▶ **Extrait du texte**:
————————
Chapelle Saint-Ortaire
La chapelle Saint Ortaire appartient à l’ensemble du manoir de Saint-Ortaire, propriété privée située au Dézert (Cotentin, Normandie). Cette chapelle date du début du XVe siècle mais les archives et les trouvailles archéologiques[1] témoignent d’origines plus anciennes.
Chapelle Saint-Ortaire | ||
Chapelle Saint-Ortaire après sa restauration. | ||
Présentation | ||
---|---|---|
Culte | Catholique romain | |
Géographie | ||
Pays | France | |
Région | Normandie | |
Département | Manche | |
Ville | Le Dézert | |
Coordonnées | 49° 11′ 37″ nord, 1° 10′ 23″ ouest | |
Géolocalisation sur la carte : Normandie
| ||
Origine
La chapelle se dresse selon la tradition[2] sur le lieu qui a vu naître saint Ortaire (482-580). Elle est considérée comme le maître-lieu du culte de saint Ortaire dans la Manche[3]. La fontaine Saint-Ortaire, connue comme source miraculeuse, se situe à une cinquantaine de mètres de la chapelle sur la même propriété. L’ancien prieuré de l’Ordre de la Trinité et de la Rédemption des Captifs se trouve au lieu-dit de La Perrine (Le Dézert) à 2,5 kilomètres. Les religieux de La Perrine, appelés les Trinitaires, propageaient le culte de saint Ortaire au XVIIe siècle. Le lieu intitulé "S. Ortaire" figure sur la carte du diocèse de Coutances de 1689[4] juste à l’ouest du Desert (orthographe ancienne).
————————
▶ **Tâche courte 1**: Dans le texte sur la chapelle Saint-Ortaire, à quelle distance de la chapelle la fontaine Saint-Ortaire se trouve-t-elle ?
▶ **Tâche courte 2**: Poursuivez le texte sur la chapelle Saint-Ortaire à la suite de sa dernière phrase.

▶ **Jeu de données**:
————————
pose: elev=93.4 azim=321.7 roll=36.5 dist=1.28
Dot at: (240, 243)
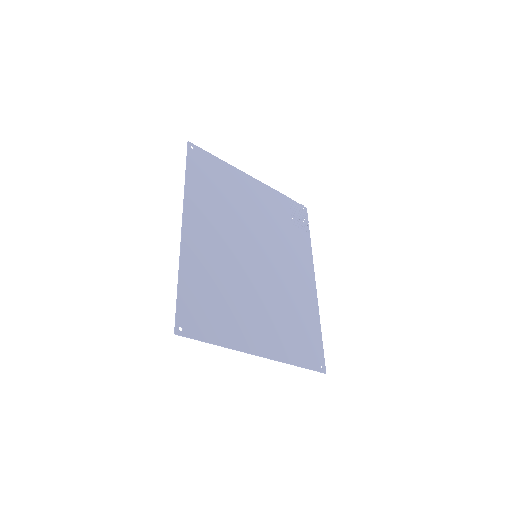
————————
▶ **Réponse attendue 1**: À une cinquantaine de mètres de la chapelle, sur la même propriété.

▶ **Réponse attendue 2**:
D’après des chartes d’époque, comme nous pouvons le lire dans la Revue catholique de Coutances de 1875-1876 (article de Victor Brunet), la propriété appartenait avant les Croisades aux comtes d’Avranches, barons du Dézert et de Landelles (lieu de naissance présumé et de la mort de saint Ortaire). Cette famille, en particulier le fils de Richard d’Avranches, « Octaire comte d’Avranches, seigneur de Marcé, de Dol, de Combourg, du Grippon, de Landelles et autres lieux, revendiquait hautement comme un honneur, en ces temps de foi et de vaillance, un lien de parenté avec saint Ortaire » . Elle fit construire « des églises et des monastères en attendant le départ au cri de ‘‘Diex et volt’’ des croisés pour la conquête de Palestine ». Il est vraisemblable qu’elle fit bâtir un sanctuaire dédié au Saint à l’emplacement de la chapelle actuelle, où il serait né à la fin du Ve siècle. Leur succédèrent d’autres familles très pieuses : « de Vitré, le Roi[5], de Nantier, de Renty, de Tesson, et Villiers du Hommet. »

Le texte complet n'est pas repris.